In the second quarter, Danish ecommerce sales increased 16.5% over the previous year, and continued double-digit growth is expected, according to a report from a national trade group.

“The extent of the total cross-border trade on the net shows that Danish stores are in fierce international competition,” said Henrik Hyltoft, director of the trade group Danish Occupation. “Unfortunately, the analysis also shows that the cross-border traffic is virtually one way. The high level of costs makes Danish shopping much less attractive to foreign consumers than the other way around, since the foreign shopping lures (Danish consumers) with items for lower sales tax or no tax.”

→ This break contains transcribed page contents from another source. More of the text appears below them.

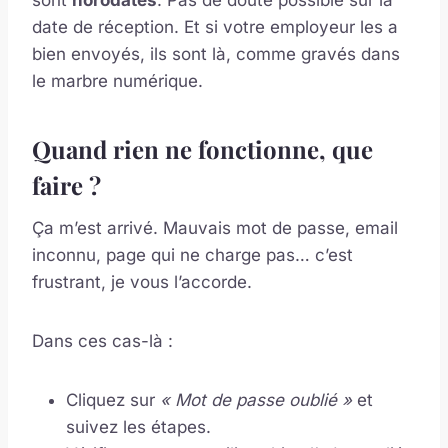
sont
horodatés
. Pas de doute possible sur la
date de réception. Et si votre employeur les a
bien envoyés, ils sont là, comme gravés dans
le marbre numérique.
Quand rien ne fonctionne, que
faire ?
Ça m’est arrivé. Mauvais mot de passe, email
inconnu, page qui ne charge pas… c’est
frustrant, je vous l’accorde.
Dans ces cas-là :
Cliquez sur
« Mot de passe oublié »
et
suivez les étapes.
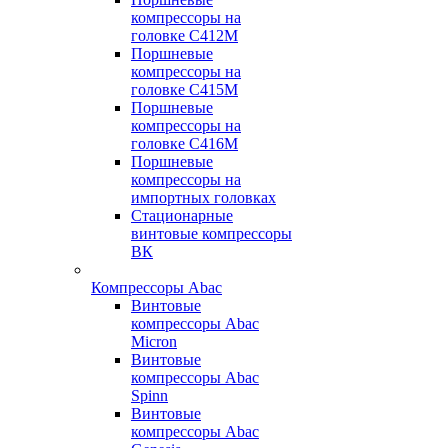
компрессоры на
головке С412М
Поршневые
компрессоры на
головке С415М
Поршневые
компрессоры на
головке С416М
Поршневые
компрессоры на
импортных головках
Стационарные
винтовые компрессоры
ВК
Компрессоры Abac
Винтовые
компрессоры Abac
Micron
Винтовые
компрессоры Abac
Spinn
Винтовые
компрессоры Abac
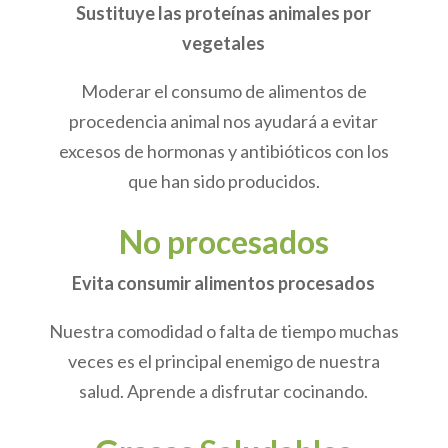
Sustituye las proteínas animales por
vegetales
Moderar el consumo de alimentos de
procedencia animal nos ayudará a evitar
excesos de hormonas y antibióticos con los
que han sido producidos.
No procesados
Evita consumir alimentos procesados
Nuestra comodidad o falta de tiempo muchas
veces es el principal enemigo de nuestra
salud. Aprende a disfrutar cocinando.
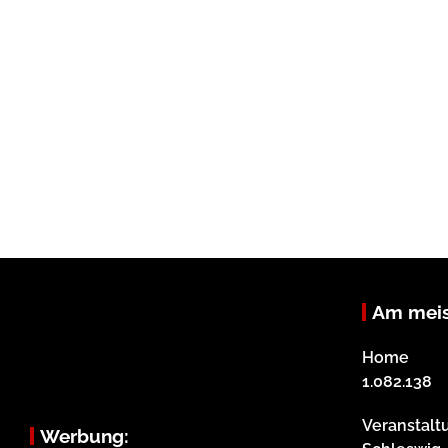
Am meis
Home
1.082.138
Veranstalt
Werbung:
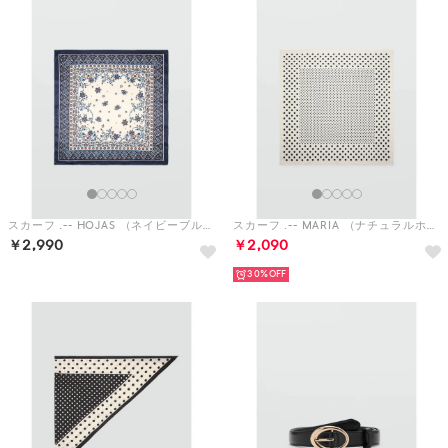
スカーフ .-- HOJAS （ネイビーブルー）
スカーフ .-- MARIA （ナチュラルホワイト）
￥2,990
￥2,090
30%
スカーフ .-- BARIT （ブラック）
ベルト .-- MARTINA （ブラック）
￥2,990
￥4,990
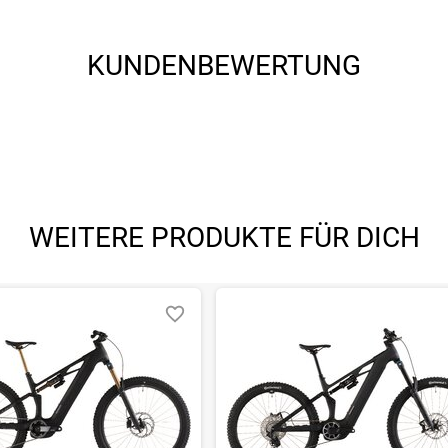
KUNDENBEWERTUNG
o-Stack 1 1/2" (ZS 56mm), Bottom Zero-Stack 1 1/2" (ZS 56mm), Fib
oated
.5
, Tubeless Ready
WEITERE PRODUKTE FÜR DICH
, Tubeless Ready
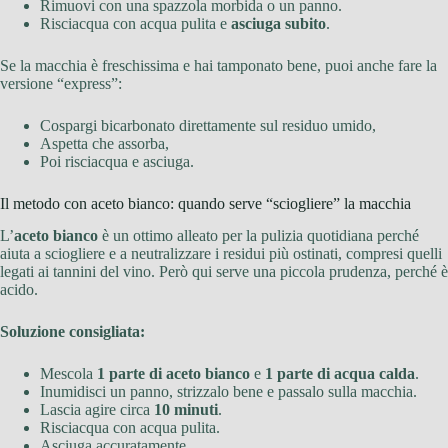
Rimuovi con una spazzola morbida o un panno.
Risciacqua con acqua pulita e
asciuga subito
.
Se la macchia è freschissima e hai tamponato bene, puoi anche fare la
versione “express”:
Cospargi bicarbonato direttamente sul residuo umido,
Aspetta che assorba,
Poi risciacqua e asciuga.
Il metodo con aceto bianco: quando serve “sciogliere” la macchia
L’
aceto bianco
è un ottimo alleato per la pulizia quotidiana perché
aiuta a sciogliere e a neutralizzare i residui più ostinati, compresi quelli
legati ai tannini del vino. Però qui serve una piccola prudenza, perché è
acido.
Soluzione consigliata:
Mescola
1 parte di aceto bianco
e
1 parte di acqua calda
.
Inumidisci un panno, strizzalo bene e passalo sulla macchia.
Lascia agire circa
10 minuti
.
Risciacqua con acqua pulita.
Asciuga accuratamente.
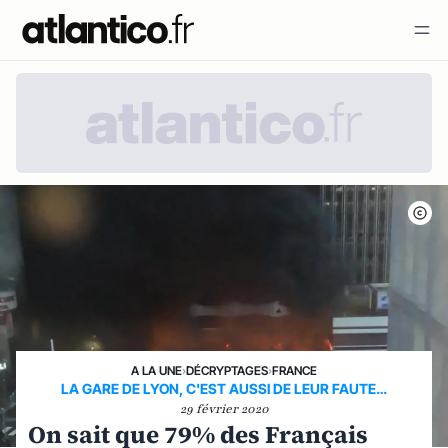
A LA UNE
›
DÉCRYPTAGES
›
FRANCE
LA GARE DE LYON, C'EST AUSSI DE LEUR FAUTE…
29 février 2020
On sait que 79% des Français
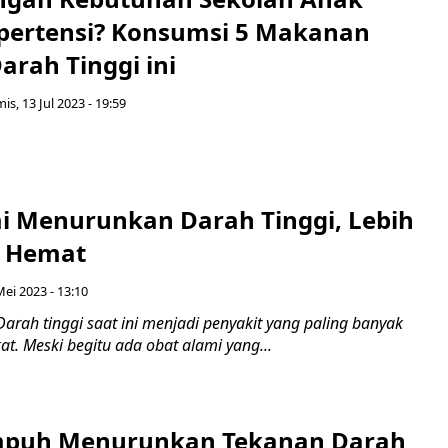
pertensi? Konsumsi 5 Makanan
arah Tinggi ini
is, 13 Jul 2023 - 19:59
i Menurunkan Darah Tinggi, Lebih
 Hemat
Mei 2023 - 13:10
arah tinggi saat ini menjadi penyakit yang paling banyak
at. Meski begitu ada obat alami yang...
mpuh Menurunkan Tekanan Darah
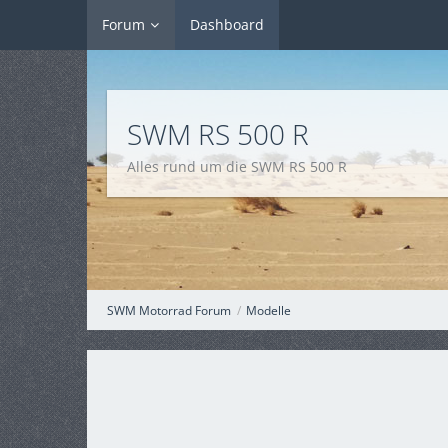
Forum
Dashboard
SWM RS 500 R
Alles rund um die SWM RS 500 R
SWM Motorrad Forum
Modelle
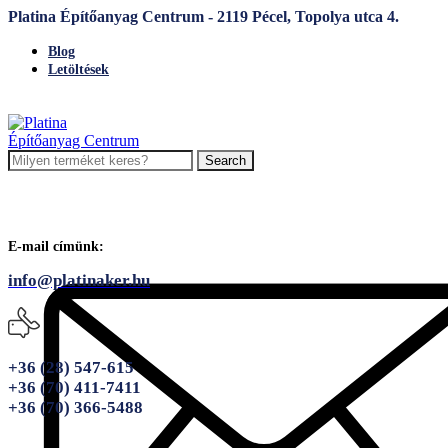
Platina Építőanyag Centrum - 2119 Pécel, Topolya utca 4.
Blog
Letöltések
Search
E-mail címünk:
info@platinaker.hu
+36 (28) 547-615
+36 (70) 411-7411
+36 (70) 366-5488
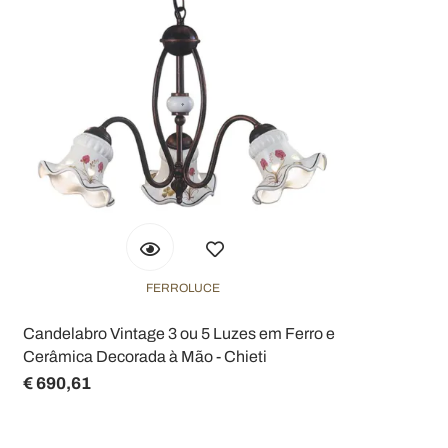
FERROLUCE
Candelabro Vintage 3 ou 5 Luzes em Ferro e
Cerâmica Decorada à Mão - Chieti
€ 690,61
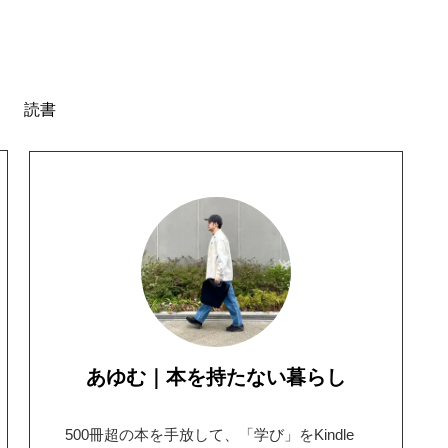
読書
あゆむ｜本を持たない暮らし
500冊超の本を手放して、「学び」をKindle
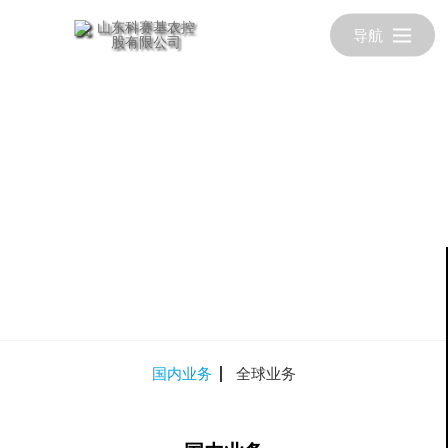
导航
国内业务
全球业务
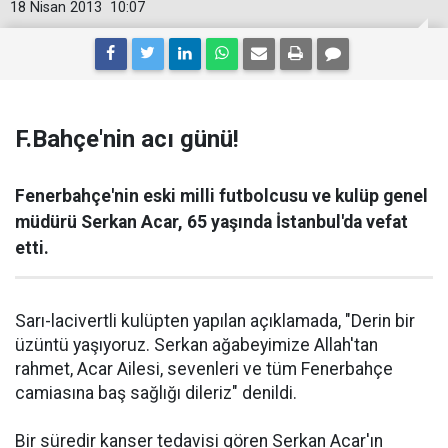
18 Nisan 2013
10:07
F.Bahçe'nin acı günü!
Fenerbahçe'nin eski milli futbolcusu ve kulüp genel
müdürü Serkan Acar, 65 yaşında İstanbul'da vefat
etti.
Sarı-lacivertli kulüpten yapılan açıklamada, "Derin bir
üzüntü yaşıyoruz. Serkan ağabeyimize Allah'tan
rahmet, Acar Ailesi, sevenleri ve tüm Fenerbahçe
camiasına baş sağlığı dileriz" denildi.
Bir süredir kanser tedavisi gören Serkan Acar'ın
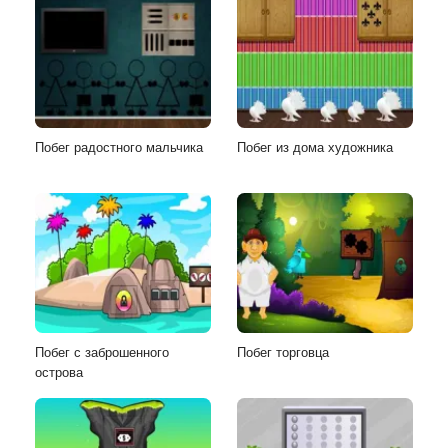
Побег радостного мальчика
Побег из дома художника
Побег с заброшенного
Побег торговца
острова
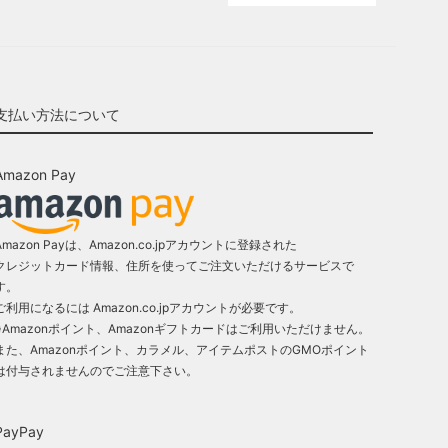
支払い方法について
Amazon Pay
Amazon Payは、Amazon.co.jpアカウントに登録された
クレジットカード情報、住所を使ってご注文いただけるサービスで
す。
ご利用になるには Amazon.co.jpアカウントが必要です。
※Amazonポイント、Amazonギフトカードはご利用いただけません。
また、Amazonポイント、カラメル、アイテムポストのGMOポイント
は付与されませんのでご注意下さい。
PayPay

In 2015, Danish consumers purchased 24 billion kroner, or 3.44 billion euros, in foreign goods online, according to Danish Occupation; figures weren’t available for cross-border sales by Danish merchants.

The one-way flow of goods is hitting Danish businesses hard, Hyltoft said. “This means that a series of future service jobs will leave Denmark,” he said.

As is the case around the globe, omnichannel is a growing trend in Denmark.

“The growth of ecommerce in Denmark highlights the need for companies that meet consumers’ demands, whether it’s in the web shop or in the physical store,” he said. “What’s new is that at many places sales channels are coming together. For many Danes, it actually doesn’t matter whether it’s in a physical store or online, they buy the product.”